Offered the second day of Dreweatts’ dispersal of Kime’s collection on October 5, it was estimated at £3000-5000 but drew a strong bidding battle before being knocked down at £28,000 to an online buyer – an extraordinary sum for an almost unheard of artist.
Among the lots by living artists at the Kime sale was a group of 14 works by Melita Denaro (b.1950) which all made multi-estimate sums. In total they raised a combined hammer total of £52,200.
The Irish artist has been represented by John Martin Gallery since 2002 and the London dealer told ATG that the painter now has a serious and international following which helped carry these works to greater levels.
“Denaro is a painter of amazing quality”, he said. “Robert Kime was a huge champion of her work and, when she visited Dreweatts ahead of the recent sale, the auction team gave her an incredible welcome. It was very moving.”

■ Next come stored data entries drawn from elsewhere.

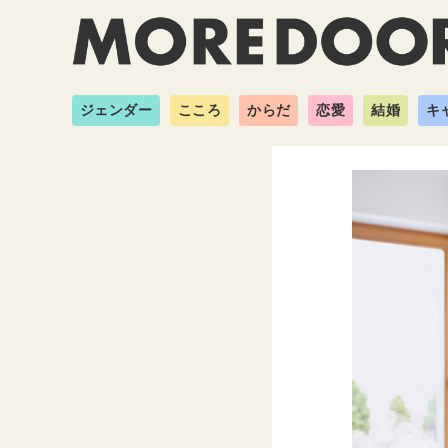
ジェンダー
こころ
からだ
恋愛
結婚
キ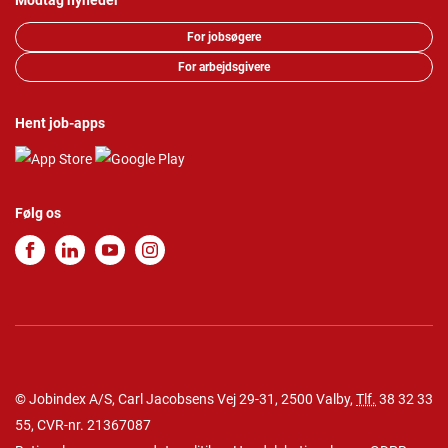
Modtag nyheder
For jobsøgere
For arbejdsgivere
Hent job-apps
Følg os
© Jobindex A/S, Carl Jacobsens Vej 29-31, 2500 Valby,
Tlf.
38 32 33
55
, CVR-nr. 21367087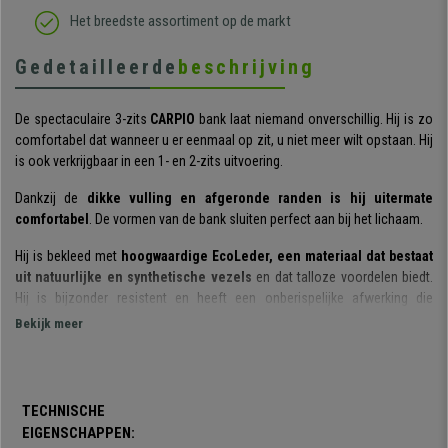
Het breedste assortiment op de markt
Gedetailleerde
beschrijving
De spectaculaire 3-zits
CARPIO
bank laat niemand onverschillig. Hij is zo
comfortabel dat wanneer u er eenmaal op zit, u niet meer wilt opstaan. Hij
is ook verkrijgbaar in een 1- en 2-zits uitvoering.
Dankzij de
dikke vulling en afgeronde randen is hij uitermate
comfortabel
. De vormen van de bank sluiten perfect aan bij het lichaam.
Hij is bekleed met
hoogwaardige EcoLeder, een materiaal dat bestaat
uit natuurlijke en synthetische vezels
en dat talloze voordelen biedt.
Hij is bijzonder resistent en heeft een onberispelijke afwerking die
jarenlang als nieuw zal meegaan.
Bekijk meer
De
poten van verchroomd staal
zijn een van de meest opvallende
kenmerken van dit model. Ze garanderen niet alleen de
stevigheid en
stabiliteit
die nodig zijn voor een dagelijks gebruik, maar ze zorgen ook
TECHNISCHE
voor een stijlvolle afwerking. Daarnaast zijn de poten voorzien
EIGENSCHAPPEN:
van
kunststof beschermers
om beschadiging van de vloer te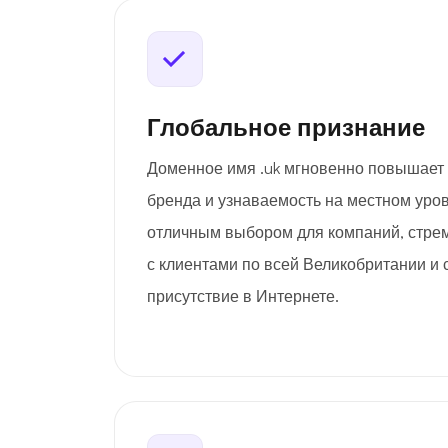
Глобальное признание
Доменное имя .uk мгновенно повышает
бренда и узнаваемость на местном уровн
отличным выбором для компаний, стре
с клиентами по всей Великобритании и 
присутствие в Интернете.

The pictures, offered on the second day of the Kime auction, were all small scale panels depicting dramatic seas and skies. The artist grew up on the Isle of Doagh in County Donegal and her landscapes and seascapes showing the changeable conditions and extremes of nature are a prominent part of her oeuvre. These ones were all ‘packed with energy and excitement’ according to the catalogue.
Leading the selection was ‘Calf Moving in Close’, a 5 x 6½in (13 x 17) oil on board which was estimated at £700-1000. It sold at £5500.
While Denaro’s prices on the secondary market have reached up to £8500 for the larger ‘The Intimacy of Solitude’ sold at Sotheby’s in 2015, this was undoubtedly a strong price per square inch. Martin pointed out that the “very personal” and intimate scale of the pictures was “evidently a driving factor behind the most sought-after pieces.
“Robert Kime wrote beautifully about her work and they became great friends so it is especially touching that the support he gave her during his lifetime is still resonating now”, he said.